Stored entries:

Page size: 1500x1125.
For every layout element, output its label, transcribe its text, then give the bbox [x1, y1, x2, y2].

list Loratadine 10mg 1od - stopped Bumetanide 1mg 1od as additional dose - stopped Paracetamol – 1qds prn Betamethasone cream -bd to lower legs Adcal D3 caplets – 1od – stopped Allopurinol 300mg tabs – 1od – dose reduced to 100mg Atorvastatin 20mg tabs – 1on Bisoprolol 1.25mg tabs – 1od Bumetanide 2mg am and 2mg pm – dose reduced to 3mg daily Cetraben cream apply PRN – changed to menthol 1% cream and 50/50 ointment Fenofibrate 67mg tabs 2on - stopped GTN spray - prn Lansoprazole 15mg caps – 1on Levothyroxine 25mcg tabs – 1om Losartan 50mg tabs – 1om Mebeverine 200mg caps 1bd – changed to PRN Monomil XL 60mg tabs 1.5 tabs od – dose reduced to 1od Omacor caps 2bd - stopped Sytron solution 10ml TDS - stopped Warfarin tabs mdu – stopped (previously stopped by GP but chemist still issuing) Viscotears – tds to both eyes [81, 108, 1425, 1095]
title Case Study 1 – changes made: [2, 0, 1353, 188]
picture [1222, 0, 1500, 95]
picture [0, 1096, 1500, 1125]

» **ACTION ITEM**: Search the entries above for "picture". Show every line that has it.

» **EXERCISE RESULT**:
picture [1222, 0, 1500, 95]
picture [0, 1096, 1500, 1125]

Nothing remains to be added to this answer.